EXTRACT TO READ:
>>>>>

Reader question:
What does “necessary evil” mean, as in: Obviously, Tasty Baking sees its IT department as a core asset . . . instead of just relegating it to a cost function. Many companies treat IT as nothing more than as a cost center, or as a necessary evil.
My comments:
In the above example, many companies treat IT as an EVIL (something bad) because it doesn’t bring a profit and yet it’s something NECESSARY, something they must have.
Well, in this day and age, it’s hard to imagine that any company, whatever it makes, can do without IT (InfoTech).
“Necessary evil” is a term just for such things which may have many obviously undesirable qualities but which are essential to our daily existence – so essential that it simply won’t work if we get rid of them altogether.
Tax, for instance, is a good case in point. It’s bad because it takes money out of not just the filthy rich but all of the other honest hard working people. And yet it’s necessary because, among other things, it makes civil servants happy.

<<<<<

PROVIDED DATA:
>>>>>

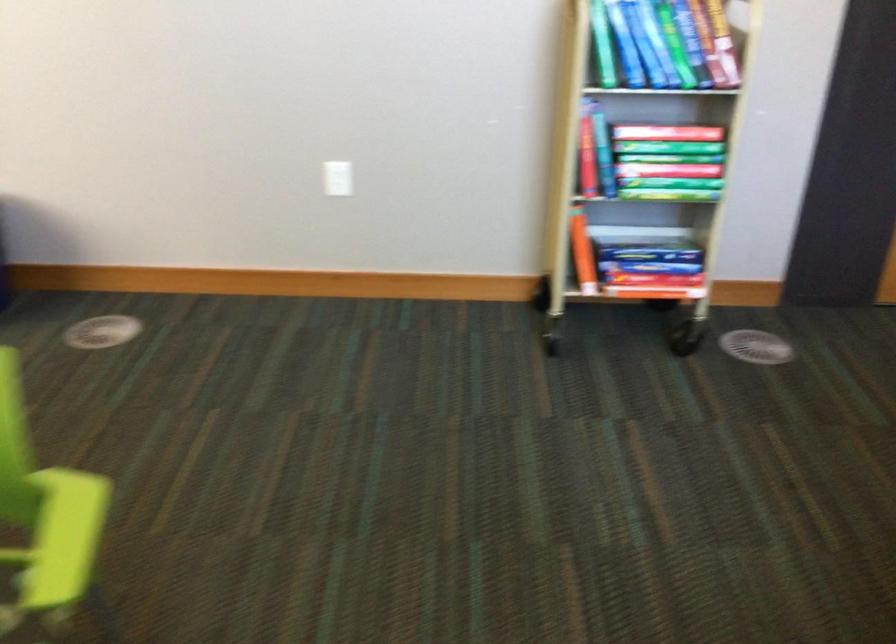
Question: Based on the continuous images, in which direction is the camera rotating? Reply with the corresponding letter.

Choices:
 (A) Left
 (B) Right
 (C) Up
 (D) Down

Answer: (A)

<<<<<
>>>>>

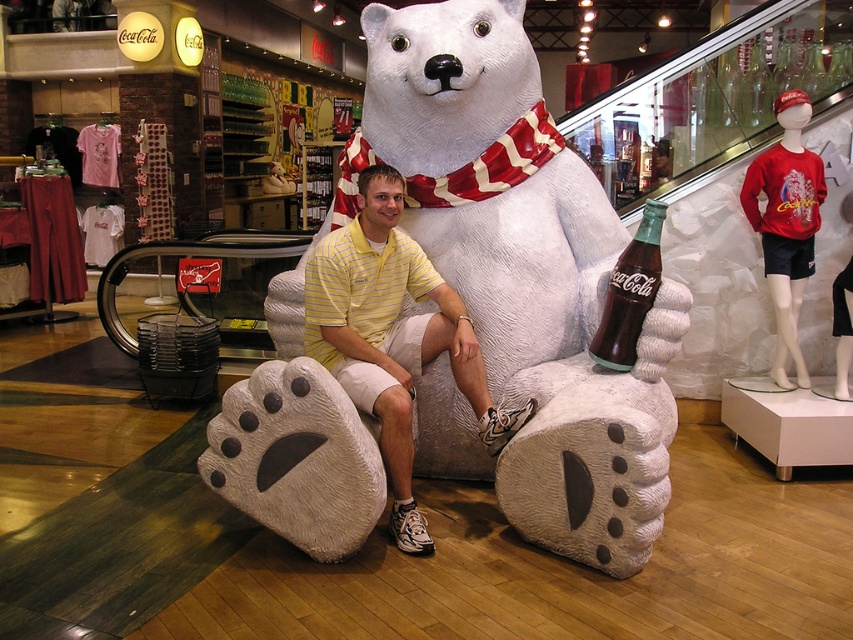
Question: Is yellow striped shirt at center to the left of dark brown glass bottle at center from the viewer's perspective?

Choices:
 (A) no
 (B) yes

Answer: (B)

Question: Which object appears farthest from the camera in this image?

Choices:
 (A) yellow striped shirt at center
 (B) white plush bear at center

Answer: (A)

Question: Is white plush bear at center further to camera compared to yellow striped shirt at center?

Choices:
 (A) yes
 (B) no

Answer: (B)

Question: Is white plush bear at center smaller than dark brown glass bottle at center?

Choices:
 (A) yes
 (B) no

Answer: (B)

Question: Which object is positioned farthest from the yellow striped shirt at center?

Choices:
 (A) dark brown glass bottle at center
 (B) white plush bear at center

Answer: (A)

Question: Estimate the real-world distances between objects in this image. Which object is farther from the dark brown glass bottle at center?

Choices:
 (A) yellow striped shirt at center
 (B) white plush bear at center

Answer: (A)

<<<<<
>>>>>

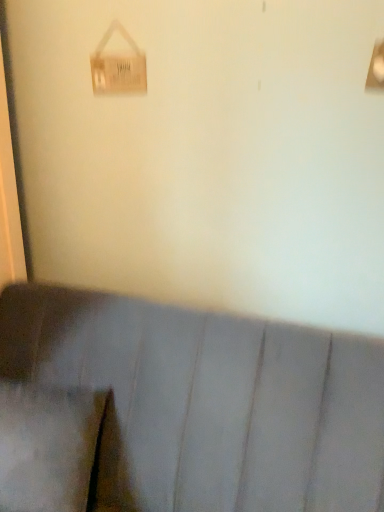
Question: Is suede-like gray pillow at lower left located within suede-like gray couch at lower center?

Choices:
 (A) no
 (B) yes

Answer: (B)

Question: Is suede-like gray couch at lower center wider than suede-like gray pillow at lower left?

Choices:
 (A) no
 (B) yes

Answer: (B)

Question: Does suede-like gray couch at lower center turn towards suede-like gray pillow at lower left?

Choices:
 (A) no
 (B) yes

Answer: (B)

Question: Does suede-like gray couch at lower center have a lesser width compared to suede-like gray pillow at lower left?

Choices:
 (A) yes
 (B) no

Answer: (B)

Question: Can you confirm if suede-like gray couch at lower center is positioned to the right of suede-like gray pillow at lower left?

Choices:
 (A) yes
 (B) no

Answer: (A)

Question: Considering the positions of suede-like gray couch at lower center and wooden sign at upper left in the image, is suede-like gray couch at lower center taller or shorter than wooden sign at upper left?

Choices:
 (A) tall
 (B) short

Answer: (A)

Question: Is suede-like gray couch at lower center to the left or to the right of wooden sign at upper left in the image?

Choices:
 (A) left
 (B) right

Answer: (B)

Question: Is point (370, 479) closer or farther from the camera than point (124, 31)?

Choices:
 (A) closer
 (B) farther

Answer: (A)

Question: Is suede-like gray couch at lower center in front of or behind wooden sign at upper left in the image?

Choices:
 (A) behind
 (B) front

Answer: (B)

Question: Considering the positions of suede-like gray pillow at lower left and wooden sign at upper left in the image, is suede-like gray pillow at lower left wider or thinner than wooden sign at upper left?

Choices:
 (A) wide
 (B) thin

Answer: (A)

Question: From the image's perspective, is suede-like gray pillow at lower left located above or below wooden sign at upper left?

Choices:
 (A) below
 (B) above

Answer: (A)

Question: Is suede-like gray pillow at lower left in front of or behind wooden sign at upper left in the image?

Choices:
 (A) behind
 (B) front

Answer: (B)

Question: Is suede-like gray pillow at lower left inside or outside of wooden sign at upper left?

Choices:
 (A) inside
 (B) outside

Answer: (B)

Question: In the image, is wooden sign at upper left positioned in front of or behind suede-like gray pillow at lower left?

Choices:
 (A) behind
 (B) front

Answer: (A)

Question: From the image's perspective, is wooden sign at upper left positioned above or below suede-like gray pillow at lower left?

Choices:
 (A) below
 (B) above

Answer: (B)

<<<<<

WORK INSTRUCTION 1: In the text on the phrase "necessary evil," why do many companies treat IT as an evil?
WORK INSTRUCTION 2: Write the next part of the text on the phrase "necessary evil," picking up after its final sentence.

EXPECTED ANSWER 1: Because it doesn't bring a profit.

EXPECTED ANSWER 2:
Alan Watts (1915-1973) once described education as a necessary evil. Education helps turn manner-less youngsters into tolerable law-abiding citizens, he says, but as the same, it kills their spontaneity.
Many adults are so well-educated by society’s uniform school system that they all seem to talk like each other, especially in public, always trying to be politically correct. Many Chinese academics that I see, for instance, seem have become incapable of an independent opinion altogether. Not that their individual opinions will all be interesting, but the thing is, without them, they stop being interesting individuals.
And yet, nobody advocates abandoning our education system because it’s simply terrible to imagine the alternative – a society full of people, men and women, young and old running around doing things they like, any way they like it.
Terrible for a meddling government to imagine at any rate. My point is we can’t advocate abolishing the education system as we know it because it serves many necessary functions. What we can do is liberate ourselves from our education after graduation.
In a way, Watts says, we all have to liberate ourselves from our own culture, to unlearn the things that block our instincts and rediscover our spontaneity and instinct.
He says: “If liberation means anything, it means that.”
Here are recent media examples of a few other “necessary evils”:
1. Three expert speakers explained the importance and impact of the “buy American” provision on Canadian trade at a Nov. 25 discussion panel hosted by the Sprott International Business Association.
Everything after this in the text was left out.